Authors

  1. Chu, Julie MSN
  2. Singh Joy, Subhashni D.

Abstract

According to this study:

 

* Treatment of mild gestational diabetes reduces risks of fetal overgrowth, shoulder dystocia, cesarean delivery, and hypertensive disorders.

 

 

Article Content

Treatment of mild gestational diabetes offers positive health benefits to both mother and newborn.

 

Landon and colleagues randomly assigned women in their 24th to 31st week of pregnancy who had mild gestational diabetes to either a treatment group consisting of diet therapy, blood glucose self-monitoring, and insulin therapy (if needed) (n = 485) or a control group (n = 473) consisting of usual prenatal care. The primary outcome was a composite of perinatal death and complications such as hyperbilirubinemia, hypoglycemia, hyperinsulinemia, and birth trauma. Secondary neonatal outcomes included birth weight greater than 4,000 g (about 9 lbs.), being small (below 10th percentile) or large (above 90th percentile) for gestational age, and respiratory distress syndrome; secondary maternal outcomes included gestational hypertension, cesarean delivery, and shoulder dystocia.

 

Findings showed similar rates of the composite outcome between the treatment and control groups (32.4% versus 37.0%, respectively), and no perinatal deaths occurred.
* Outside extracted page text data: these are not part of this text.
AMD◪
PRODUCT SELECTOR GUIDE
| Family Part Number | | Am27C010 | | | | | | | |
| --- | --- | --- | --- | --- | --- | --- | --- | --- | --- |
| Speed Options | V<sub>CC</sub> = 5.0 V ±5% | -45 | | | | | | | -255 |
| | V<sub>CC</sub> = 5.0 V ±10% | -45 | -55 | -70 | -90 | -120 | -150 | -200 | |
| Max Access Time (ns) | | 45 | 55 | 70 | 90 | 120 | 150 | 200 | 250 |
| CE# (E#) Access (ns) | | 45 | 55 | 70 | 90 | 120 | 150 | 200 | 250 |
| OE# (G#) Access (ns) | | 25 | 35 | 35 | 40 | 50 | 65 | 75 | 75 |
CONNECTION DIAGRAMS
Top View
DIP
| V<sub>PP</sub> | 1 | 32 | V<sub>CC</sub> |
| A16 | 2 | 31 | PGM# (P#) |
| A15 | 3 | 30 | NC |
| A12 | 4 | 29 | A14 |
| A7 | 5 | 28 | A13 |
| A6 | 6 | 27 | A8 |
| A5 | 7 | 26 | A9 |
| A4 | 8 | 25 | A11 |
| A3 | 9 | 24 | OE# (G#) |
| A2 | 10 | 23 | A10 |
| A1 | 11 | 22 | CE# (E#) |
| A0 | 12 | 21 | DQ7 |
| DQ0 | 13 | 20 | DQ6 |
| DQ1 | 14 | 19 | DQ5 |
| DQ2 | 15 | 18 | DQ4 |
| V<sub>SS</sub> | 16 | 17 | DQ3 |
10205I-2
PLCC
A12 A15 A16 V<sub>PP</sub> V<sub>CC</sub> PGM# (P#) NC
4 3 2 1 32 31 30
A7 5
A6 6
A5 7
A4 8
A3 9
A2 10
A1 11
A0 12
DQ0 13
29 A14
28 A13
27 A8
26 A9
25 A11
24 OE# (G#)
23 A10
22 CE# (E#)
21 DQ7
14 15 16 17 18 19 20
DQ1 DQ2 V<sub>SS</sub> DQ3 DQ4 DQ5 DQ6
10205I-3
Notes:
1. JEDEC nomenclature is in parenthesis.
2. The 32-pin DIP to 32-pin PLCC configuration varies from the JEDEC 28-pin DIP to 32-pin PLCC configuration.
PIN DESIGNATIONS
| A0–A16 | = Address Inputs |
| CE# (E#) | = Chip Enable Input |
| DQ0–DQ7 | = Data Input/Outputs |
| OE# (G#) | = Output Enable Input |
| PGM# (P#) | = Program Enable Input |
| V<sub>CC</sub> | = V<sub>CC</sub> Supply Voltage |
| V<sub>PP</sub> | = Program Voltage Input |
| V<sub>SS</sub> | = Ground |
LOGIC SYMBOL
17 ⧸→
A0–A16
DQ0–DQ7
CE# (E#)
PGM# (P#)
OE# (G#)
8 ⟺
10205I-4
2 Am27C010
Significant differences between the groups were seen, however, in some of the secondary outcomes. The treatment group had a lower mean birth weight and reduced rates of large-for-gestational-age neonates, birth weight greater than 4,000 g, shoulder dystocia, cesarean delivery, and hypertensive disorders, compared with the control group.-JC

 
 

Landon MB, et al. N Engl J Med 2009;361(14):1339-48.